EXTRACT PROVIDED:
9. Enjoy Art and the View at The Robert and Nancy Krieble Gallery

The modern Krieble Gallery stands in stark contrast to the neighboring Georgian Florence Griswold House
The modern Krieble Gallery stands in stark contrast to the neighboring Georgian Florence Griswold House | Photo Copyright: Shandley McMurray

The magnificent Krieble Gallery sits on the Florence Griswold Museum campus, just past the Historic Barn and Hartman Education Center. Behind it, the Lieutenant River sparkles in welcome, inspiring guests to relax. Waves of aluminum greet visitors at its entrance, evoking watery ripples from the neighboring river.

A welcome addition to the museum, the Krieble Gallery opened in 2002. Inside this 10,000 square-foot state-of-the art building lies a vast collection of American art that changes with new exhibits three or four times each year.

Special skylights allow natural light to highlight the works on display. This gallery is also home to the museum shop; restrooms; collection storage; and Café Flo, a quaint restaurant featuring a veranda with a picturesque river view.

Insider's tip: Ask for a "Can You Find Me?" card in the gallery. A family-friendly activity, kids will love finding the noted details in exhibited paintings.

Address: 96 Lyme Street, Old Lyme, Connecticut

Official site: https://florencegriswoldmuseum.org/visit/museum-campus/#Krieble_Gallery

10. Stay at the Saybrook Point Resort & Marina

A romantic sunset as seen from the Saybrook Point Resort & Marina
A romantic sunset as seen from the Saybrook Point Resort & Marina | Photo Copyright: Shandley McMurray

If you're looking to lap up some luxury during your stay in Old Saybrook, you'll want to book a night (or three) at its most raved about hotel: the Saybrook Point Resort & Marina. Home to unbeatable views, this gorgeous spot is easy to love.

A bright yellow blip on Saybrook Point, this captivating hotel boasts 82 comfortable rooms in its Main Inn, as well as two large, historic guesthouses across the street. Pamper yourself at the lavish spa or enjoy a scrumptious meal on the outdoor patio at Fresh Salt.

For those hoping for a truly memorable experience, opt for a stay in the Lighthouse Suite. Dubbed the "Most Romantic Place to Stay," this picturesque spot provides incredible vistas of the Sound from its optimal location on the main dock.

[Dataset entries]
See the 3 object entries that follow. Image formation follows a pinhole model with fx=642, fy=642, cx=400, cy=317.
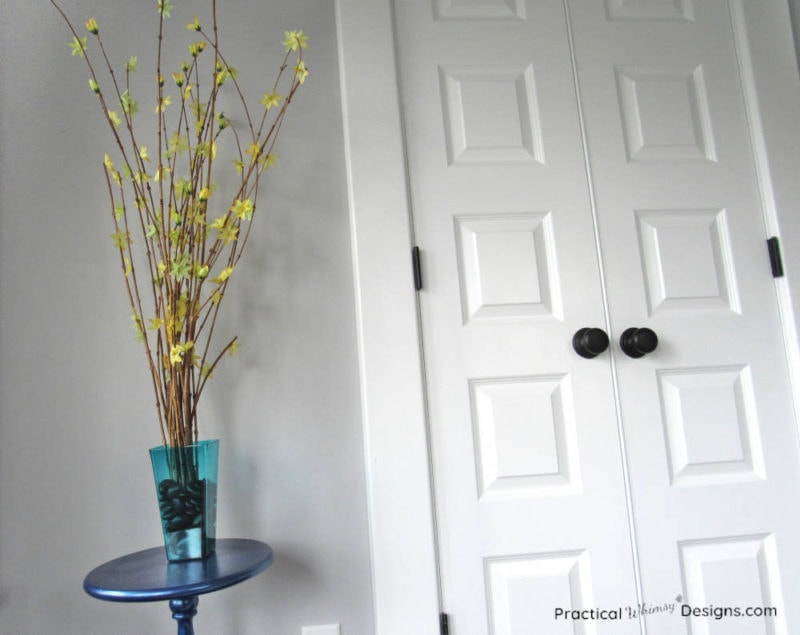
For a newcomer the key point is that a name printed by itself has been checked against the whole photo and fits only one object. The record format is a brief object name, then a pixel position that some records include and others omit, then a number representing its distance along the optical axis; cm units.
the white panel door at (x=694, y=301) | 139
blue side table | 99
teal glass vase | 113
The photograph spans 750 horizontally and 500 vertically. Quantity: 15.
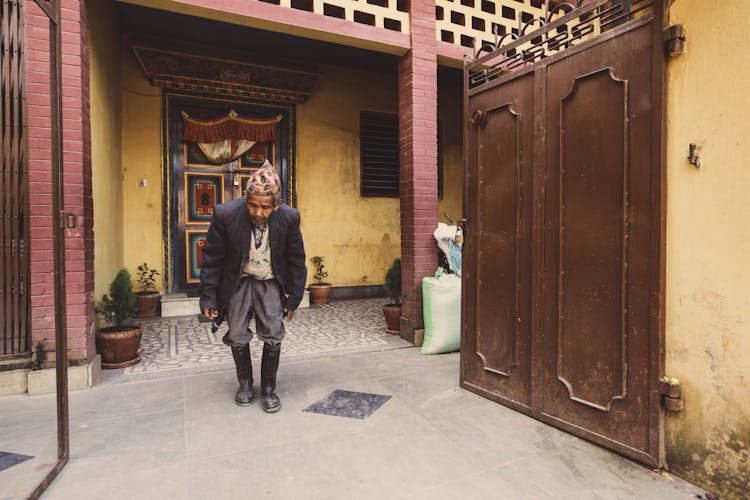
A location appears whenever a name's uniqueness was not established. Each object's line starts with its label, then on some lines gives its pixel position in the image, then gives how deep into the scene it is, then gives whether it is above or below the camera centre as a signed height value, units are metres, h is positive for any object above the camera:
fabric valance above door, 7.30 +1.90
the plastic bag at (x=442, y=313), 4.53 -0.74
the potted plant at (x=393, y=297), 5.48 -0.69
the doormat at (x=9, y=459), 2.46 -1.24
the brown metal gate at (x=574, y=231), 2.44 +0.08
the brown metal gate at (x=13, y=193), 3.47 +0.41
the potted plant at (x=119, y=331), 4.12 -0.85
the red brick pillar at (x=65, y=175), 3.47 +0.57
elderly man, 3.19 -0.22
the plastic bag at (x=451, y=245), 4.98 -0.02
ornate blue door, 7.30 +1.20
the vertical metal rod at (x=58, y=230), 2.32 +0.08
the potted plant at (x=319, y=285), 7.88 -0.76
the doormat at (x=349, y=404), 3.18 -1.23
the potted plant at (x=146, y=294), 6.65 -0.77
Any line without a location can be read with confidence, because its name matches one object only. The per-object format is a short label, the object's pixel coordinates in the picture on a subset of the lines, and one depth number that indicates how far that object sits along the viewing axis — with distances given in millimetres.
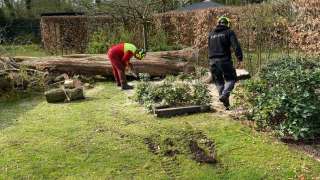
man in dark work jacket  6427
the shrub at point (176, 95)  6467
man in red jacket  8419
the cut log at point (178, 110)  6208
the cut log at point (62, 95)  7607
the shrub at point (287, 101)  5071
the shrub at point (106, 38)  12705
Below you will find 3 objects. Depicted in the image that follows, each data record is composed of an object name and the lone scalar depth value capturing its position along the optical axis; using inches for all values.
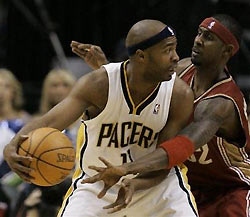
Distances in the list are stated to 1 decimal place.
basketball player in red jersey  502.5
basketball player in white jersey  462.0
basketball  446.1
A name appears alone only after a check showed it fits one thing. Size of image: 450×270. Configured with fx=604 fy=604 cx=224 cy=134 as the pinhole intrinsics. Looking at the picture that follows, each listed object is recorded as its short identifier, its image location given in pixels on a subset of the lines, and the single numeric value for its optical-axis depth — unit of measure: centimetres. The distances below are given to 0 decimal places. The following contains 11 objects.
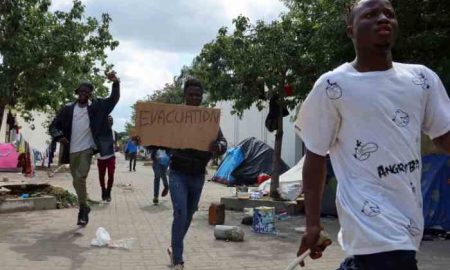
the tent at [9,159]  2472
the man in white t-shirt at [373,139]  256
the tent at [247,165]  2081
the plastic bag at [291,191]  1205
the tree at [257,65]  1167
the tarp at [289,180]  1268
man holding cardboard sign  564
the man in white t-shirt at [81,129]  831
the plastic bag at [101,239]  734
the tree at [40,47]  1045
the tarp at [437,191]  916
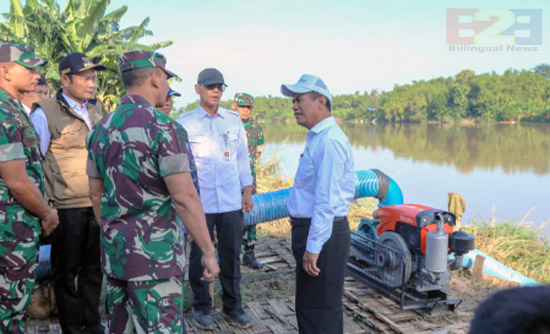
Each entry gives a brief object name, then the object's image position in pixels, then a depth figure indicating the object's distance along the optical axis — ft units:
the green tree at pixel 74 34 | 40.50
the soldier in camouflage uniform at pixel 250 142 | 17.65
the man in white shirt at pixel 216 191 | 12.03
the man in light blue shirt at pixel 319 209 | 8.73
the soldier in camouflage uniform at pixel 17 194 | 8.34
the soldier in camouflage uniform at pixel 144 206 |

ASSIGNED TASK 1:
In the travel guide excerpt, update the part that opens with the words containing "9. Enjoy Art" and closes with "the neighboring river.", writing it out again with "Krieble Gallery" replaced by "Krieble Pavilion".
ASSIGNED TASK 2:
Answer these questions using the travel guide excerpt:
(a) In what year did the Krieble Gallery open?
(b) How many rooms does the Main Inn of the Saybrook Point Resort & Marina have?
(c) Where is the Lighthouse Suite located?

YOUR SOLUTION 1:
9. Enjoy Art and the View at The Robert and Nancy Krieble Pavilion

The modern Krieble Pavilion stands in stark contrast to the neighboring Georgian Florence Griswold House
The modern Krieble Pavilion stands in stark contrast to the neighboring Georgian Florence Griswold House | Photo Copyright: Shandley McMurray

The magnificent Krieble Pavilion sits on the Florence Griswold Museum campus, just past the Historic Barn and Hartman Education Center. Behind it, the Lieutenant River sparkles in welcome, inspiring guests to relax. Waves of aluminum greet visitors at its entrance, evoking watery ripples from the neighboring river.

YOUR SOLUTION 2:
(a) 2002
(b) 82
(c) On the main dock